▶ _Work instructions_: Only one stretch of the data below is wanted: the lines starting at the one with "- Email : mortezamohiuodin@gmail.com" and ending at the one with "I am morteza", both included, given again exactly.
◆ ◆ ◆ ◆ ◆
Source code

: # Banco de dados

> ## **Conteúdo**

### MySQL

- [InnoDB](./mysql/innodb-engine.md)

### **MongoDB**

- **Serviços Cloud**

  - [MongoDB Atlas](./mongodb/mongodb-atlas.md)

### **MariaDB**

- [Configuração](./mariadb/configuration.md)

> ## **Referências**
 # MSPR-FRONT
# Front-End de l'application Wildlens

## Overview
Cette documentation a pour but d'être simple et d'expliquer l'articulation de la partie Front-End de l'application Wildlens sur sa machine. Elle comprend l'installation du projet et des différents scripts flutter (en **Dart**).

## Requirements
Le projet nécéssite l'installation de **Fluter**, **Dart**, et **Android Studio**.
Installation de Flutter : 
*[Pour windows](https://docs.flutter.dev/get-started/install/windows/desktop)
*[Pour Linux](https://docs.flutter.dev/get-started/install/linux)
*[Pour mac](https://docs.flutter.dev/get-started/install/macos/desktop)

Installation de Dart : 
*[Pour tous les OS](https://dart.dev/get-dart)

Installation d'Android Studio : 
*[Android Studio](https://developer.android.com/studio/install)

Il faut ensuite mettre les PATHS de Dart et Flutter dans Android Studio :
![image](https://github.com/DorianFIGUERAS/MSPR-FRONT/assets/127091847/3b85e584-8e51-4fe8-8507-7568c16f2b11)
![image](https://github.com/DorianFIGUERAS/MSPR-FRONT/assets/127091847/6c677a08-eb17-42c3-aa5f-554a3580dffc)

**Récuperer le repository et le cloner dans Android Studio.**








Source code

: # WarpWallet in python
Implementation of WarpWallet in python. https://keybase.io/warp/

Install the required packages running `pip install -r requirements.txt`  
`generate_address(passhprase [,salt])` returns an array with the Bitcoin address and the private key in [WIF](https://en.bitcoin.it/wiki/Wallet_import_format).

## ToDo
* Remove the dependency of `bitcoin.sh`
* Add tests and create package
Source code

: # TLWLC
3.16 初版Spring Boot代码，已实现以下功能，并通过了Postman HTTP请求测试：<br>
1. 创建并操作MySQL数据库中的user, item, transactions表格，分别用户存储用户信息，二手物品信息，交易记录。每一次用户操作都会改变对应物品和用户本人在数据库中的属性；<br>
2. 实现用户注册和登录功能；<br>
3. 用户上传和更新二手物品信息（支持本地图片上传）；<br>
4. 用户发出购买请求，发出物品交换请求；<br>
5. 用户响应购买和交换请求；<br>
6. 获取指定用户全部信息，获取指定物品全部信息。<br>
◆ ◆ ◆ ◆ ◆
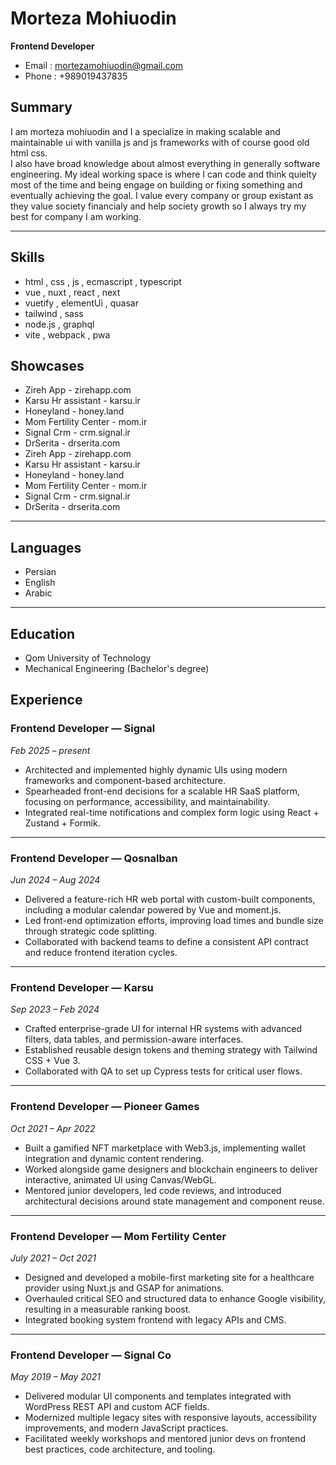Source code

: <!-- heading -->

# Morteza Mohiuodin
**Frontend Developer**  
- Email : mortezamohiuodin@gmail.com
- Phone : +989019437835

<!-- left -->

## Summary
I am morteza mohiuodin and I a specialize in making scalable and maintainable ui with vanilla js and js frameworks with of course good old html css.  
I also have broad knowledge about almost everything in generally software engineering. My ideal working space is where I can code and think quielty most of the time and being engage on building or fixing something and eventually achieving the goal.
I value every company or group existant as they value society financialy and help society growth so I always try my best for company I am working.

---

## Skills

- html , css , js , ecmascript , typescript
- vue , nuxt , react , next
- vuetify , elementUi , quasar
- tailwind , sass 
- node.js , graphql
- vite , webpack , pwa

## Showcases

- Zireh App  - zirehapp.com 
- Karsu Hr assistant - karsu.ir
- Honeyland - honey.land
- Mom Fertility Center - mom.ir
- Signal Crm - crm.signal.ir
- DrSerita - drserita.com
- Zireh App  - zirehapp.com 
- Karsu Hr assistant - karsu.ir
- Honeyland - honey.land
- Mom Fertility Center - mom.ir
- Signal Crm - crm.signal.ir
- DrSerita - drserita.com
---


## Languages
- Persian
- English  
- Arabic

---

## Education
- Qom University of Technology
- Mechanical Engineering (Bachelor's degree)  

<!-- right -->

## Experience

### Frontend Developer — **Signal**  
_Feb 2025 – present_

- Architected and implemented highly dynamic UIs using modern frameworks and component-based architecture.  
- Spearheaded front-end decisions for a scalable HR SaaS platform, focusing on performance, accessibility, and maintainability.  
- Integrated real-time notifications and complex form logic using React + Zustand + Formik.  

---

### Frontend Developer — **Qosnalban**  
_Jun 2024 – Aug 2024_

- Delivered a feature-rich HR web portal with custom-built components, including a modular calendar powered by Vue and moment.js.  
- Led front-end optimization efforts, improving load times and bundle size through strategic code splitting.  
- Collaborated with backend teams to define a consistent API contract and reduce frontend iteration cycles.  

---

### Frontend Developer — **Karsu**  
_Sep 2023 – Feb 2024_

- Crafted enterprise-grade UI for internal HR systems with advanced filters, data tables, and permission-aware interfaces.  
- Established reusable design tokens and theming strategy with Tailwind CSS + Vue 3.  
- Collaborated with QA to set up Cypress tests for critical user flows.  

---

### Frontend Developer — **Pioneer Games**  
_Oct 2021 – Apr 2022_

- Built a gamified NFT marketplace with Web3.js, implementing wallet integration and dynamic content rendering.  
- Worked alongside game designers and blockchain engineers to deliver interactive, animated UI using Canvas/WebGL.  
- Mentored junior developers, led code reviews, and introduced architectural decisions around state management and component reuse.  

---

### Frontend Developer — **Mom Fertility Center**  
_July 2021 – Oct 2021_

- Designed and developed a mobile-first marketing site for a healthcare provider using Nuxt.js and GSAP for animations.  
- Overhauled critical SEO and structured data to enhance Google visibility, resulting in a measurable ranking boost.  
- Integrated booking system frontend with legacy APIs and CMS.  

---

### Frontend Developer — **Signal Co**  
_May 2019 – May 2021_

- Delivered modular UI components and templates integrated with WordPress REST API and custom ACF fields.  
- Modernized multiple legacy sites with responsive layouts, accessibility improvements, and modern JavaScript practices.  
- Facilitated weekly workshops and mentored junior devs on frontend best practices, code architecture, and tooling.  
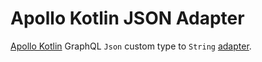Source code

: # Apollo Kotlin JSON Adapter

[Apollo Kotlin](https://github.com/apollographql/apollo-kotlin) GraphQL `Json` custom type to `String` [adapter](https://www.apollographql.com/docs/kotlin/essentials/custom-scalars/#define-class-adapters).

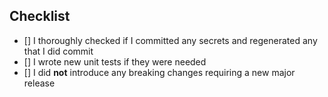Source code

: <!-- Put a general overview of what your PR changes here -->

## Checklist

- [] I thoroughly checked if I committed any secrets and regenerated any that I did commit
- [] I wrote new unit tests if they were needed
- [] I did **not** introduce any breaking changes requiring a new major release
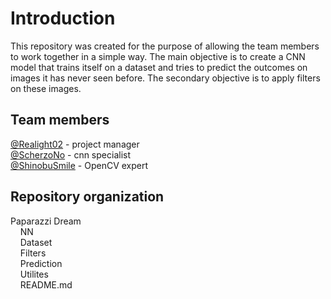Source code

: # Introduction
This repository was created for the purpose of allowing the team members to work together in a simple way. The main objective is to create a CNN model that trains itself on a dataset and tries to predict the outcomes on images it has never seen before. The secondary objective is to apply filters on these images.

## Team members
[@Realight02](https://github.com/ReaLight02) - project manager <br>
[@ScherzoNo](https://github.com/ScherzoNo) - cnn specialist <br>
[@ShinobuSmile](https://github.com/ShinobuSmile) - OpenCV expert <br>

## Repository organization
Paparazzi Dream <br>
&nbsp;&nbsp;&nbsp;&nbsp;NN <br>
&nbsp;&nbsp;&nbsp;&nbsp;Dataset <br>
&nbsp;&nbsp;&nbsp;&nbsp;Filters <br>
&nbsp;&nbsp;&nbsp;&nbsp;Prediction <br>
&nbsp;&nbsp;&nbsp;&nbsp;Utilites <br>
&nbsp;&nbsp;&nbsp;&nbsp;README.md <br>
◆ ◆ ◆ ◆ ◆
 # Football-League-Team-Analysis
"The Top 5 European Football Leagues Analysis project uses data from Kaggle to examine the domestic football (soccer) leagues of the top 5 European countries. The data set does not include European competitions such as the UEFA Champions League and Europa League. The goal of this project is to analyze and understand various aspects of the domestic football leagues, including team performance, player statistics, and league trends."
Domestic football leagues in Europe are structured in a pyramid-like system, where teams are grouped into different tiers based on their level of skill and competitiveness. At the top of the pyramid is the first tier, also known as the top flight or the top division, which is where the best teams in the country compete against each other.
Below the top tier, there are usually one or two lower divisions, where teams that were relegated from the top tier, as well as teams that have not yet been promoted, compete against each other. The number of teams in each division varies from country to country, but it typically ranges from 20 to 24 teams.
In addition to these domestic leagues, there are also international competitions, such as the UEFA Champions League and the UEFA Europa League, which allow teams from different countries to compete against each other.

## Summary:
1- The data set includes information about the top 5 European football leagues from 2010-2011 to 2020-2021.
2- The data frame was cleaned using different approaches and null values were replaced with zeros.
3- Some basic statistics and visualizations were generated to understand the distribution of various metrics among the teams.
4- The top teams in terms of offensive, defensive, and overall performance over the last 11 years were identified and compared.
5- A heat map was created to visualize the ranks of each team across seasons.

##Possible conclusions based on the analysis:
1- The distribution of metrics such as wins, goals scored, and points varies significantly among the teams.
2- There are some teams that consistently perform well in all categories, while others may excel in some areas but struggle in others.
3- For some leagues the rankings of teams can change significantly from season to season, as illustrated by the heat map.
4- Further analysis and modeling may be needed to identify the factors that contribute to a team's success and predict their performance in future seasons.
◆ ◆ ◆ ◆ ◆
▶ _Exercise result_:
- Email : mortezamohiuodin@gmail.com
- Phone : +989019437835

<!-- left -->

## Summary
I am morteza mohiuodin and I a specialize in making scalable and maintainable ui with vanilla js and js frameworks with of course good old html css.  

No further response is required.